Credo ormai ci sia da alzare bandiera bianca. Il terzo successo consecutivo in Europa League del Siviglia giunge come una spada di Damocle per il calcio italiano. Non solo vige la supremazia spagnola, che con la finale di Champions League a Milano tra i due club di Madrid il prossimo 28 maggio suggellerà per il terzo anno consecutivo il totale dominio iberico nelle coppe europee, (2014 Real Madrid e Siviglia, 2015 Barcellona e Siviglia, 2016 Real o Atletico Madrid e Siviglia), ma ci mette in ginocchio di fronte al fatto compiuto che la settima forza della Liga è in grado di portarsi a casa un trofeo continentale, con una squadra che gioca un calcio eccelso, con un allenatore umile e preparatissimo e un club in grado di vendere pezzi pregiati (vedi Bacca, Rakitic, Diego Perotti) riuscendo tutte le volte a rinnovarsi con un mercato tutt’altro che faraonico.
I pezzi giusti al posto giusto, piccoli ritocchi ogni anno e un ambiente talmente sereno e con radici ben piantate che riesce a resuscitare anche un Rami qualunque preso a calci nel sedere dal Milan.

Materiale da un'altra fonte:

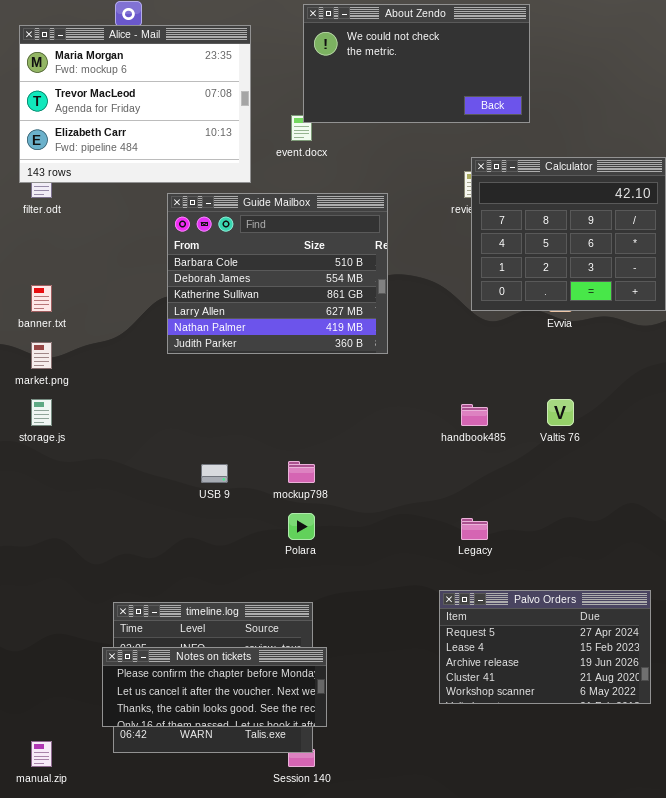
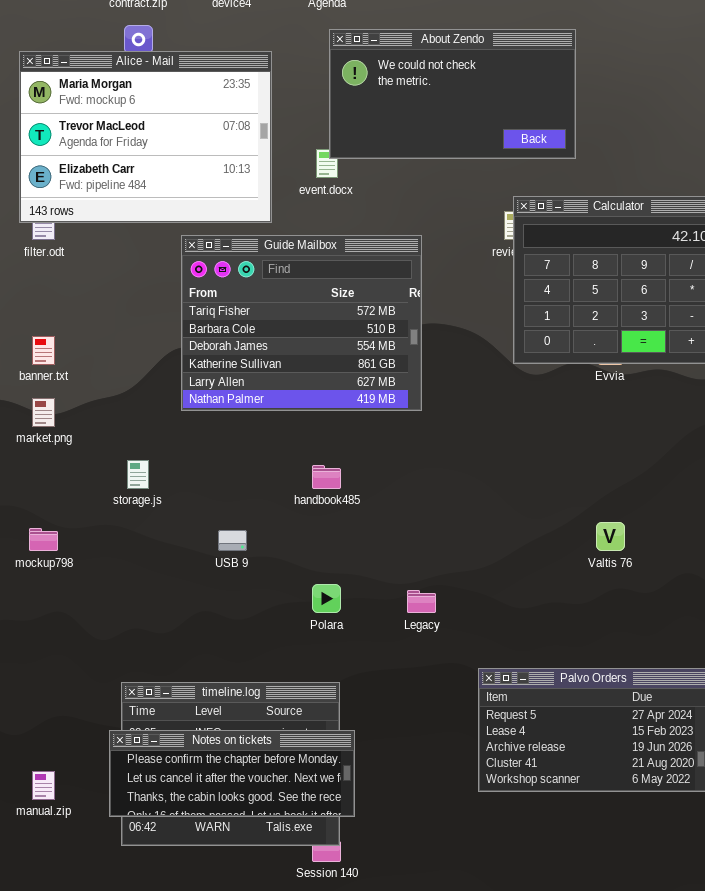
Guide Mailbox: [167,193,388,354] -> [181,235,422,411], scrolled up 1 row
storage.js: [31,399,52,426] -> [127,460,149,489], moved
Valtis 76: [547,399,574,426] -> [596,522,625,551], moved
handbook485: [461,404,488,426] -> [312,465,341,489], moved
mockup798: [288,461,315,483] -> [29,528,58,551], moved
Legacy: [461,518,488,540] -> [407,590,436,613], moved
manual.zip: [31,741,52,767] -> [32,771,55,800], moved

Ricordo ancora quel Siviglia che il 26 agosto del 2001 riemergeva da un anno di purgatorio in serie B ed esordiva in Liga perdendo in casa con il Barcellona per 2-1. Allora il 18enne Reyes (nella foto in alto con la Coppa), oggi una leggenda del club andaluso, mi diede subito idea di un grande progetto che in quella città stava nascendo. E non credo di essermi poi tanto sbagliato. Ben 5 Europa League alzate in 10 anni e 3 successi consecutivi in questa competizione (due furono consecutive già nel 2005-2006 e nel 2006-2007). Ed in 10 anni che girandola di nomi, da Luis Fabiano e Maresca fautori della prima storica Europa League con il 4-0 al Middlesbrough, passando per il capitano Coke (doppietta nella finale vinta 3-1 con il Liverpool) a nomi di spicco come Dani Alves, Iva Rakitic, Jesus Navas, Diego Perotti. E a Siviglia nel 1992-93 passò per caso anche un certo Diego Armando Maradona.
In Italia oggi di Siviglia non ne abbiamo, ma nemmeno l’ombra. La Juventus è l’unica che cerca di fare a spallate (in Champions League), per il resto si snobba l’Europa League (che non porta soldi) e ci si ritrova a dover abdicare guardando in televisione una società che in Spagna non arriva mai tra le prime quattro in campionato alzare coppe su coppe. Un disastro. E questo filone ahimè non si placherà a breve. Anche se il ciclo spagnolo a livello di nazionale probabilmente ha terminato i fasti dei due campionati europei e un mondiale vinti, se parliamo di club non c’è storia. La Spagna è destinata a dominare le coppe ancora a lungo. E parlando di televisione prepariamoci a dover digerire una finalissima di Champions League con Madrid che si trasferirà sotto la Madonnina. Per chi faremo il tifo? Io probabilmente mi consolerò con una paella di pesce giusto per rimanere in tema.